=== DAFTAR TUGAS ===
1. Apakah setiap pernyataan berikut sesuai dengan ulasan film Gie: (a) film itu dirilis pada 14 Juli 2005, (b) penulis film itu adalah Mira Lesmana, (c) penulis ulasan menyebut buku Catatan Seorang Demonstran sebagai inspirasinya untuk kuliah jurnalistik? Jawab ya atau tidak untuk tiap pernyataan dan kutip persis kata-kata penentunya dari ulasan itu.
2. Kutip tanpa perubahan bagian data yang diawali baris berisi "precios de sus" dan diakhiri baris berisi "ilgiyi görmek beni çok mutlu ediyor. Ligde ve", termasuk kedua baris tersebut. Jangan sertakan gambar dalam jawaban.

=== KUTIPAN TEKS ===
= = = = = = =
IMDb: 7,6/10 | Rating Saya : 8,5/10
Rated : R | Genre: Biography, Drama
Sutradara Riri Riza | Produser Mira Lesmana
Penulis Riri Riza
Didasarkan dari Catatan Seorang Demonstran oleh Sok Hok Gie
Pemeran Nicholas Saputra, Wulan Guritno, Indra Birowo, Lukman
Sardi, Sita Nursanti, Thomas Nawilis, Jonathan Mulia, Christian Audy, Donny
Alamsyah, Robby Tumewu, Tutie Kirana, Gino Korompis, Surya Saputra, Happy Salma
Penata Musik Thoersi Argeswara | Sinematografer Yudi Datau
Penyunting Sastha Sunu
Distributor SinemArt Pictures
Tanggal rilis 14 Juli 2005 | Durasi 147 menit
Negara Indonesia
| Bahasa Indonesia
Anggaran IDR 7-10
miliar (perkiraan)
Beberapa waktu
yang lalu saya pernah menulis artikel yang berjudul “Mari
Berandai-andai jika Soe Hok Gie Hidup di Zaman Sekarang” di Terminal
Mojok. Nah, kali ini saya akan membahas filmnya secara lebih spesifik.
Salah satu film
Indonesia terbaik yang pernah saya tonton tentu saja adalah Gie (2005) karya Riri
Riza dan Mira Lesmana. Salah satu buku Indonesia terbaik yang pernah saya baca
juga adalah Catatan Seorang Demonstran karya Soe Hok Gie. Keduanya
merupakan inspirasi saya untuk kuliah jurnalistik, menjadi penulis, dan masuk
himpinan pencinta alam saat saya kuliah dulu.
= = = = = = =
=== DATA MENTAH ===
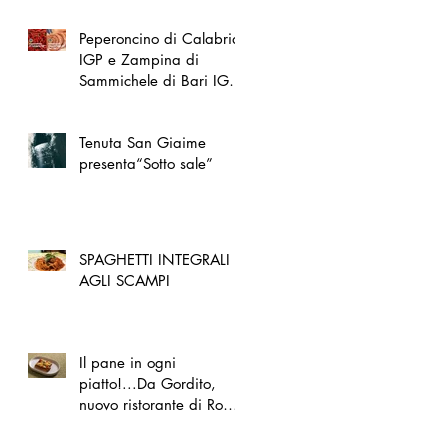
Peperoncino di Calabria
IGP e Zampina di
Sammichele di Bari IGP
ufficialmente registrate in
UE
Tenuta San Giaime
presenta“Sotto sale”
SPAGHETTI INTEGRALI
AGLI SCAMPI
Il pane in ogni
piatto!...Da Gordito,
nuovo ristorante di Roma
Nord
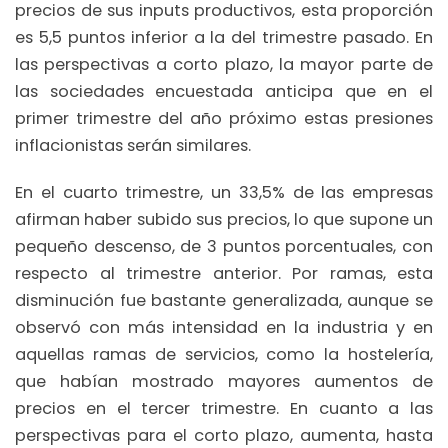
precios de sus inputs productivos, esta proporción
es 5,5 puntos inferior a la del trimestre pasado. En
las perspectivas a corto plazo, la mayor parte de
las sociedades encuestada anticipa que en el
primer trimestre del año próximo estas presiones
inflacionistas serán similares.
En el cuarto trimestre, un 33,5% de las empresas
afirman haber subido sus precios, lo que supone un
pequeño descenso, de 3 puntos porcentuales, con
respecto al trimestre anterior. Por ramas, esta
disminución fue bastante generalizada, aunque se
observó con más intensidad en la industria y en
aquellas ramas de servicios, como la hostelería,
que habían mostrado mayores aumentos de
precios en el tercer trimestre. En cuanto a las
perspectivas para el corto plazo, aumenta, hasta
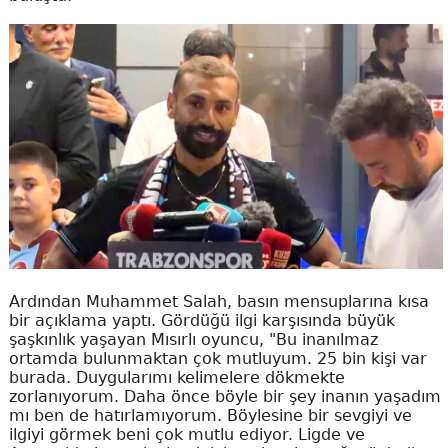
Ardından Muhammet Salah, basın mensuplarına kısa
bir açıklama yaptı. Gördüğü ilgi karşısında büyük
şaşkınlık yaşayan Mısırlı oyuncu, "Bu inanılmaz
ortamda bulunmaktan çok mutluyum. 25 bin kişi var
burada. Duygularımı kelimelere dökmekte
zorlanıyorum. Daha önce böyle bir şey inanın yaşadım
mı ben de hatırlamıyorum. Böylesine bir sevgiyi ve
ilgiyi görmek beni çok mutlu ediyor. Ligde ve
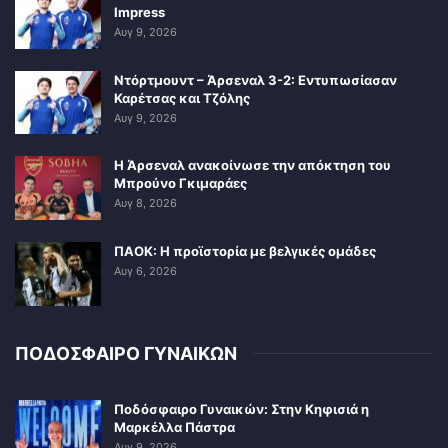
Impress
Αυγ 9, 2026
Ντόρτμουντ – Άρσεναλ 3-2: Εντυπωσίασαν
Καρέτσας και Τζόλης
Αυγ 9, 2026
Η Άρσεναλ ανακοίνωσε την απόκτηση του
Μπρούνο Γκιμαράες
Αυγ 8, 2026
ΠΑΟΚ: Η προϊστορία με βελγικές ομάδες
Αυγ 6, 2026
ΠΟΔΟΣΦΑΙΡΟ ΓΥΝΑΙΚΩΝ
Ποδόσφαιρο Γυναικών: Στην Κηφισιά η
Μαρκέλλα Πάστρα
Αυγ 9, 2026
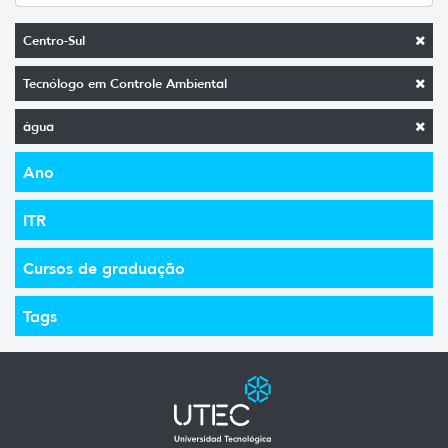
Centro-Sul
Tecnólogo em Controle Ambiental
água
Ano
ITR
Cursos de graduação
Tags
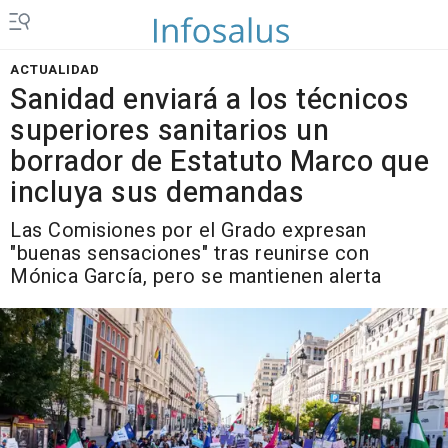
ACTUALIDAD
Sanidad enviará a los técnicos
superiores sanitarios un
borrador de Estatuto Marco que
incluya sus demandas
Las Comisiones por el Grado expresan
"buenas sensaciones" tras reunirse con
Mónica García, pero se mantienen alerta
= = = = = = =
=== JAWABAN TUGAS ===
1.
(a) Ya: "Tanggal rilis 14 Juli 2005"
(b) Tidak: "Penulis Riri Riza"
(c) Ya: "Keduanya merupakan inspirasi saya untuk kuliah jurnalistik"

2.
precios de sus inputs productivos, esta proporción
es 5,5 puntos inferior a la del trimestre pasado. En
las perspectivas a corto plazo, la mayor parte de
las sociedades encuestada anticipa que en el
primer trimestre del año próximo estas presiones
inflacionistas serán similares.
En el cuarto trimestre, un 33,5% de las empresas
afirman haber subido sus precios, lo que supone un
pequeño descenso, de 3 puntos porcentuales, con
respecto al trimestre anterior. Por ramas, esta
disminución fue bastante generalizada, aunque se
observó con más intensidad en la industria y en
aquellas ramas de servicios, como la hostelería,
que habían mostrado mayores aumentos de
precios en el tercer trimestre. En cuanto a las
perspectivas para el corto plazo, aumenta, hasta
Ardından Muhammet Salah, basın mensuplarına kısa
bir açıklama yaptı. Gördüğü ilgi karşısında büyük
şaşkınlık yaşayan Mısırlı oyuncu, "Bu inanılmaz
ortamda bulunmaktan çok mutluyum. 25 bin kişi var
burada. Duygularımı kelimelere dökmekte
zorlanıyorum. Daha önce böyle bir şey inanın yaşadım
mı ben de hatırlamıyorum. Böylesine bir sevgiyi ve
ilgiyi görmek beni çok mutlu ediyor. Ligde ve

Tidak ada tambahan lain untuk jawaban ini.